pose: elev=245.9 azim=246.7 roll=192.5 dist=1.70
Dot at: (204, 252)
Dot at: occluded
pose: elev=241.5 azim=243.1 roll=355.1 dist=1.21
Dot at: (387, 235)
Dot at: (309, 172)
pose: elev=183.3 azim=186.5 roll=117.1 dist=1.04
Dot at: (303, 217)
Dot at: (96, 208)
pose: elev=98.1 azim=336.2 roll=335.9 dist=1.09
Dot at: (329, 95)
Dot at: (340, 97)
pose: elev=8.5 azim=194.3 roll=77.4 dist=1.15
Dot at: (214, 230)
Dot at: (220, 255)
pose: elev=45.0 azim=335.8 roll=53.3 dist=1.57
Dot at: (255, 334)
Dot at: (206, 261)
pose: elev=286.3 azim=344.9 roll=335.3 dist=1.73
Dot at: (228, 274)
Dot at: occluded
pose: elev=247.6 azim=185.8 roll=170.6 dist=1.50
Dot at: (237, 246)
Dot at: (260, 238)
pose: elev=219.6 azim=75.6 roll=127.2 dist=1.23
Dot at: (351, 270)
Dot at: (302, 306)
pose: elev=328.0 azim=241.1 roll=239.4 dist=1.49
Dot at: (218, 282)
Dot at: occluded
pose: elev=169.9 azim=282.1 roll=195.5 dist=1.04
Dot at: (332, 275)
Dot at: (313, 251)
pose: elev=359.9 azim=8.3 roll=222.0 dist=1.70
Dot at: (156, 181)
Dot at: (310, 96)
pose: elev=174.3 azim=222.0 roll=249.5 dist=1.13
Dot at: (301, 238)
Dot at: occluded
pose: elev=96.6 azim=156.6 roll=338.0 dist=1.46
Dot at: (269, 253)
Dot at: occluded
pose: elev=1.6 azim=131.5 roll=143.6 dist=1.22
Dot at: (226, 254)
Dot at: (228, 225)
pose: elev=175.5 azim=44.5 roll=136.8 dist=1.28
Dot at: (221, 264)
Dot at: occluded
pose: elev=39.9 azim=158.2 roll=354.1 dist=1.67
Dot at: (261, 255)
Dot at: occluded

————

## Stated goal
Rewrite all the records, swapping "pose" for "view" everywhere and leaving everything else unchanged.

## Result below
view: elev=245.9 azim=246.7 roll=192.5 dist=1.70
Dot at: (204, 252)
Dot at: occluded
view: elev=241.5 azim=243.1 roll=355.1 dist=1.21
Dot at: (387, 235)
Dot at: (309, 172)
view: elev=183.3 azim=186.5 roll=117.1 dist=1.04
Dot at: (303, 217)
Dot at: (96, 208)
view: elev=98.1 azim=336.2 roll=335.9 dist=1.09
Dot at: (329, 95)
Dot at: (340, 97)
view: elev=8.5 azim=194.3 roll=77.4 dist=1.15
Dot at: (214, 230)
Dot at: (220, 255)
view: elev=45.0 azim=335.8 roll=53.3 dist=1.57
Dot at: (255, 334)
Dot at: (206, 261)
view: elev=286.3 azim=344.9 roll=335.3 dist=1.73
Dot at: (228, 274)
Dot at: occluded
view: elev=247.6 azim=185.8 roll=170.6 dist=1.50
Dot at: (237, 246)
Dot at: (260, 238)
view: elev=219.6 azim=75.6 roll=127.2 dist=1.23
Dot at: (351, 270)
Dot at: (302, 306)
view: elev=328.0 azim=241.1 roll=239.4 dist=1.49
Dot at: (218, 282)
Dot at: occluded
view: elev=169.9 azim=282.1 roll=195.5 dist=1.04
Dot at: (332, 275)
Dot at: (313, 251)
view: elev=359.9 azim=8.3 roll=222.0 dist=1.70
Dot at: (156, 181)
Dot at: (310, 96)
view: elev=174.3 azim=222.0 roll=249.5 dist=1.13
Dot at: (301, 238)
Dot at: occluded
view: elev=96.6 azim=156.6 roll=338.0 dist=1.46
Dot at: (269, 253)
Dot at: occluded
view: elev=1.6 azim=131.5 roll=143.6 dist=1.22
Dot at: (226, 254)
Dot at: (228, 225)
view: elev=175.5 azim=44.5 roll=136.8 dist=1.28
Dot at: (221, 264)
Dot at: occluded
view: elev=39.9 azim=158.2 roll=354.1 dist=1.67
Dot at: (261, 255)
Dot at: occluded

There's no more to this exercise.